しかも、視聴率を競っているのに、スマホで見ている人がいるのは何で?
テレビとネットで同時に流すはずなくない?
そして、この手の物語に有りがちな問題はアニメが面白い前提の話なのに、そのアニメが面白そうにはまったく見えないことです。
天才ボクサーの物語を考案しても、どんなに演技が上手な役者を連れてきても、撮影で工夫しても、特訓しても、決してボクシングが強く見えないのと一緒ですね。
せいぜい頑張って演じてるな、ぐらいで。
そのジレンマがあるから、アニメ盛り上がってます、日本中も盛り上がってます、という展開に白けてしまうんですよね。
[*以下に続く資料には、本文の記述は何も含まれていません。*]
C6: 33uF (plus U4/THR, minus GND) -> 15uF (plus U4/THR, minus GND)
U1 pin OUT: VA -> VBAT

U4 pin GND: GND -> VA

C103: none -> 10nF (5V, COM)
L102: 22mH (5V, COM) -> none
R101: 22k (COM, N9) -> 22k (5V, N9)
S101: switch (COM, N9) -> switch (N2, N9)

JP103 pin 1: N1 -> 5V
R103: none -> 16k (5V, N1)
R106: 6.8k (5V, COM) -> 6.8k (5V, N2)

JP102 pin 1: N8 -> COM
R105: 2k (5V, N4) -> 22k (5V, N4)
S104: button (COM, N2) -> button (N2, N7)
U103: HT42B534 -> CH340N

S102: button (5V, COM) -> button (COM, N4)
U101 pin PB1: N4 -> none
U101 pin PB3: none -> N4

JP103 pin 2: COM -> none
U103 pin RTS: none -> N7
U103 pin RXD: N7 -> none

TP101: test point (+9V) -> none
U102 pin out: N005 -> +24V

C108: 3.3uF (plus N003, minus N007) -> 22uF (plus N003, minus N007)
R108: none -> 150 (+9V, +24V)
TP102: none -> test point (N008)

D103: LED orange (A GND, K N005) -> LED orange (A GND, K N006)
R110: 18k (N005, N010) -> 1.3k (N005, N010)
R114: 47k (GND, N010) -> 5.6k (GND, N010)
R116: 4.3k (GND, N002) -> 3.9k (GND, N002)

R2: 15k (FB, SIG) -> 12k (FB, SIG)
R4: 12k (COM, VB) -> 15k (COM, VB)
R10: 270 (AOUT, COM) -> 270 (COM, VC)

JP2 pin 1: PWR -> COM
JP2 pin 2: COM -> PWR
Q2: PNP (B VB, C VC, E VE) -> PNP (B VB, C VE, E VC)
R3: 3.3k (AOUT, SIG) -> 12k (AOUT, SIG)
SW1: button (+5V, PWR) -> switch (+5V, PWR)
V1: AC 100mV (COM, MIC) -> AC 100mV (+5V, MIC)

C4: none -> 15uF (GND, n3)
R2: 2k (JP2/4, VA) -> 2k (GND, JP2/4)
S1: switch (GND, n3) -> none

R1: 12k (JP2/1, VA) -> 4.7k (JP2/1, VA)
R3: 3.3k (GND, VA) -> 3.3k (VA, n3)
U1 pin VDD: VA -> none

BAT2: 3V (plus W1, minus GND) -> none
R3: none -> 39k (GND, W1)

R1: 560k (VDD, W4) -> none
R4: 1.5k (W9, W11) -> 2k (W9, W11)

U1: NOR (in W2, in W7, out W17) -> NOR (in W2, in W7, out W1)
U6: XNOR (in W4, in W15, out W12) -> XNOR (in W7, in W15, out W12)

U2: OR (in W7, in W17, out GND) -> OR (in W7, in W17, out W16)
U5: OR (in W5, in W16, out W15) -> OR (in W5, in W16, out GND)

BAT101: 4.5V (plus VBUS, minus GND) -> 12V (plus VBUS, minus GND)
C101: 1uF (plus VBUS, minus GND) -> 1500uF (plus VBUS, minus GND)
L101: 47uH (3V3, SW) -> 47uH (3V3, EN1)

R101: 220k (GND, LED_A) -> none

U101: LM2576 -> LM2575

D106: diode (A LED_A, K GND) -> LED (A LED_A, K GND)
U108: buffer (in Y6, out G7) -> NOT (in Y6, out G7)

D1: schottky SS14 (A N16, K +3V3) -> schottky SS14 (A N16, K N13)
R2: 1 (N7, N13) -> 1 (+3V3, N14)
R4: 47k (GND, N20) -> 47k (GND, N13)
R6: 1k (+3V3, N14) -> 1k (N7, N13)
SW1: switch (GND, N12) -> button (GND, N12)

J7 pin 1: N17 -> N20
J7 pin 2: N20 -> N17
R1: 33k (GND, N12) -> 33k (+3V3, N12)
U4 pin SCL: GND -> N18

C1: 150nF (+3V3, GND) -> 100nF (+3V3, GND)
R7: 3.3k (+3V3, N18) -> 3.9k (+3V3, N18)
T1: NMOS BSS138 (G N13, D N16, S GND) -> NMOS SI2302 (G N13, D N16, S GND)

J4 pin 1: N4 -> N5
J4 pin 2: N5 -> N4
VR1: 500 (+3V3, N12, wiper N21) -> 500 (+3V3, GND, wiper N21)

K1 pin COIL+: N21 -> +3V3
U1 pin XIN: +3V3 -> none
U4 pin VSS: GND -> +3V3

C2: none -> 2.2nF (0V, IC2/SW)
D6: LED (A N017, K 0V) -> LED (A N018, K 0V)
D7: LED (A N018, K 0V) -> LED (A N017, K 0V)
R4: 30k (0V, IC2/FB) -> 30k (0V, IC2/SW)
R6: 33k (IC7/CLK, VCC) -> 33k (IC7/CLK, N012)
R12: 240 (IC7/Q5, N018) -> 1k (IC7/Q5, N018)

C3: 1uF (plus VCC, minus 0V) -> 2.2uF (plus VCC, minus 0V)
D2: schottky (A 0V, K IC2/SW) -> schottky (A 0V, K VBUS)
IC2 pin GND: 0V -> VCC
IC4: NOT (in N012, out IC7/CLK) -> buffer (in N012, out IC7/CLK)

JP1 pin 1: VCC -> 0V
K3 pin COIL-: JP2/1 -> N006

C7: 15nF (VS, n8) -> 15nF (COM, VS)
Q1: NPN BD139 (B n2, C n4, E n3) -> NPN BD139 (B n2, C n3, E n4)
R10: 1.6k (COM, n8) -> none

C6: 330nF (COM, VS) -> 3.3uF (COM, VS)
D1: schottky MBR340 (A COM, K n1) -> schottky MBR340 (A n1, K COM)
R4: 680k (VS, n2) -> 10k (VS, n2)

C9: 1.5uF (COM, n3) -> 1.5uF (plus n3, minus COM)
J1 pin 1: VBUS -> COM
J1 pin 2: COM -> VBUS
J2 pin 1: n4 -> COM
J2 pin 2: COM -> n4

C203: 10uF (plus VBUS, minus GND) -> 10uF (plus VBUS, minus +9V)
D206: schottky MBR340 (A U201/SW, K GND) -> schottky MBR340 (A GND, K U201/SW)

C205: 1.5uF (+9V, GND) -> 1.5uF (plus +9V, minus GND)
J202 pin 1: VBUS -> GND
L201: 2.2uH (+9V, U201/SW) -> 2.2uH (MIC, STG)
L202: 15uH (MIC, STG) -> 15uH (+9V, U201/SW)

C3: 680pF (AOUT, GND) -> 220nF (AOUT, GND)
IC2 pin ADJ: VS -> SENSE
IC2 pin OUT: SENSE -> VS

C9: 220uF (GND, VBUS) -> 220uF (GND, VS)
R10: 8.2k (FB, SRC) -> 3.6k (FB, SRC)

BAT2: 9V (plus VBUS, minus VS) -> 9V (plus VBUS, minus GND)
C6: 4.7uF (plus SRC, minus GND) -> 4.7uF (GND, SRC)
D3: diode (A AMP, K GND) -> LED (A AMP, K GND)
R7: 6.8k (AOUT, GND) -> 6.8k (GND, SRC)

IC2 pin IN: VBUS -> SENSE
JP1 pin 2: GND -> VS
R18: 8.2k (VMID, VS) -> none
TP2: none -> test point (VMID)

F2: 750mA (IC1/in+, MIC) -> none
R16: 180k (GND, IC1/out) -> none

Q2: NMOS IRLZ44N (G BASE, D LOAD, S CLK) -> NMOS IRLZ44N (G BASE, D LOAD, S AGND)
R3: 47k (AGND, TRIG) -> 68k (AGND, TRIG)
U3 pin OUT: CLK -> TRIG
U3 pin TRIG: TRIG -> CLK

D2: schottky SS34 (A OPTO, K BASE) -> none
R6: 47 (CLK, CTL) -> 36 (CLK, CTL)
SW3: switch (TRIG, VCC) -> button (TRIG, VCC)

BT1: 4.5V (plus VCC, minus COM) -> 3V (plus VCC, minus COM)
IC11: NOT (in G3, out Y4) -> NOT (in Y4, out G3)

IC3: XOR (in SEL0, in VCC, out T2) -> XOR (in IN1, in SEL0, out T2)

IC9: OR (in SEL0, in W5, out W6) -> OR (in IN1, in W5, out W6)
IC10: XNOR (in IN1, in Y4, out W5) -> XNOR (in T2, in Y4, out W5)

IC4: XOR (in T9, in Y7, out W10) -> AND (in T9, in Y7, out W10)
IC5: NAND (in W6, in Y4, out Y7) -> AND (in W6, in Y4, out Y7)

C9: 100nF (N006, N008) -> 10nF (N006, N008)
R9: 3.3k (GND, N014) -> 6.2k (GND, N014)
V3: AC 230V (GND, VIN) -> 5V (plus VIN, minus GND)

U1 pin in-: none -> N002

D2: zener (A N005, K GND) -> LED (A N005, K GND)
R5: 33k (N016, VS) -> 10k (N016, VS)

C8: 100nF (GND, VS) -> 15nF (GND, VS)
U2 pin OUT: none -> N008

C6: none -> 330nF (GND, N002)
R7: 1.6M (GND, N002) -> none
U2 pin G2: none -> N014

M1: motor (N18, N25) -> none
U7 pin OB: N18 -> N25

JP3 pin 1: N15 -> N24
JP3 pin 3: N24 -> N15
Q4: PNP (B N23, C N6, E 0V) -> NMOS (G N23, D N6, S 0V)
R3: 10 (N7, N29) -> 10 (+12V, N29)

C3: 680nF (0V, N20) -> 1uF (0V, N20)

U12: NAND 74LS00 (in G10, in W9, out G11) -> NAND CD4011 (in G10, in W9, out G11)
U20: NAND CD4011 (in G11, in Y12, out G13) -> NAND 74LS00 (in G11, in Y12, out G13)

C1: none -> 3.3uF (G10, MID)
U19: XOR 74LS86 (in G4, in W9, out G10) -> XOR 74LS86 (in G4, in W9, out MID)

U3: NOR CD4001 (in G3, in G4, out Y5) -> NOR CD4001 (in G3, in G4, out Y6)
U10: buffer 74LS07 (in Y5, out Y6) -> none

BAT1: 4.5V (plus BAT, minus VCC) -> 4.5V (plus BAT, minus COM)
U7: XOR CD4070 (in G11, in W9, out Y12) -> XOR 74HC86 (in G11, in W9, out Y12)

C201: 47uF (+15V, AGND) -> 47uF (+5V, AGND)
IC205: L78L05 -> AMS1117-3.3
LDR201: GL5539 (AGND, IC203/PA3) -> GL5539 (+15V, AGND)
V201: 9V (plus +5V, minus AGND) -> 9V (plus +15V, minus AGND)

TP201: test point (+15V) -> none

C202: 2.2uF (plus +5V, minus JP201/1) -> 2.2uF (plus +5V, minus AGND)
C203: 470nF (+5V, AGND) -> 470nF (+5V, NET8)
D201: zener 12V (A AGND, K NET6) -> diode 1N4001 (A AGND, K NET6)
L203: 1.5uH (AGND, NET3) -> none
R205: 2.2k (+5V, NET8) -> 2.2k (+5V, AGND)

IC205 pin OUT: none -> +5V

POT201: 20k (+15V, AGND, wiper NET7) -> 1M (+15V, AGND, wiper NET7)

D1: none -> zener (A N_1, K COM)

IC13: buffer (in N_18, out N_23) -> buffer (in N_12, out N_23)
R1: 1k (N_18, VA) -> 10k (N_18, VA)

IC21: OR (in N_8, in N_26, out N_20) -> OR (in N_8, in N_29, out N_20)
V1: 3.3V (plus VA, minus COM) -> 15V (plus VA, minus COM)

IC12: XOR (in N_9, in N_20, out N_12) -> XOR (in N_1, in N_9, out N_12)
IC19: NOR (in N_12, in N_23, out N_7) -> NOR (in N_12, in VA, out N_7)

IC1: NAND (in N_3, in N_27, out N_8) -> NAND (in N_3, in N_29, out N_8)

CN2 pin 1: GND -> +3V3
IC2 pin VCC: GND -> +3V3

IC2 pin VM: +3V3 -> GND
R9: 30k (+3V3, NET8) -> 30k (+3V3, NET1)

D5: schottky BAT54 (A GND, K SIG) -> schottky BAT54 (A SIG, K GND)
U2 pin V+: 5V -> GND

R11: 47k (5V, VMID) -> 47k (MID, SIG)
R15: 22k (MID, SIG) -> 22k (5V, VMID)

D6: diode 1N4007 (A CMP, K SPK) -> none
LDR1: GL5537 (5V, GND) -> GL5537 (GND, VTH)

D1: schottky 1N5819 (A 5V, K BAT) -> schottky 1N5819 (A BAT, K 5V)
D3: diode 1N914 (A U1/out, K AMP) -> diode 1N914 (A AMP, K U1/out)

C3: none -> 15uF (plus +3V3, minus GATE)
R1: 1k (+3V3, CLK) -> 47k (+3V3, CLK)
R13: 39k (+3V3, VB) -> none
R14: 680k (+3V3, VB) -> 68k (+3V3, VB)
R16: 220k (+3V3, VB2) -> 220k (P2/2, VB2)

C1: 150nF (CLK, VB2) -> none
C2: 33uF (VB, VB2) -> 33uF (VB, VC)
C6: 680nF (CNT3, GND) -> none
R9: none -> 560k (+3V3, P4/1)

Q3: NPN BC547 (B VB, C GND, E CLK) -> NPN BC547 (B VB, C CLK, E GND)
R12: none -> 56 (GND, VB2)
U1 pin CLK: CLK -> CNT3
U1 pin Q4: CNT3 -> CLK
だってそもそもアニメが面白そうには思えないから。
この映画のためだけに頑張ってアニメ作ったのは分かるんですけどね。
中村倫也が発する、クリエイターがクリエイトする苦しみみたいなセリフは良かったですね。
でもだからこそ、中村倫也のキャラにガンダムのシャアのセリフとかを安易に言わせないで欲しかったです。
クリエイトする苦しみを知っているクリエイターが人の作品から安易にセリフをパクる人間性なのかどうか、考えたら分かりそうなものですけどね。
原作が他アニメのセリフを引用させていたとしても、そこは考えて欲しかったですね。
まぁ、安易にセリフをパクっちゃう程度の志の脚本家さんなんでしょう。
そうだ。
ラスト付近で急に最終回の話を変える、というのが吉岡も中村も似通ってましたね。
対極にいるキャラだからそれぞれ全く違う方法やアイデアやアプローチで、自分の個性を最大限に生かしたワザでハケンを取りに行くのがセオリーだろうと思ったんですが、主人公格でライバルの2人にほとんど同じような行動をさせるという脚本は斬新だったなと笑いました。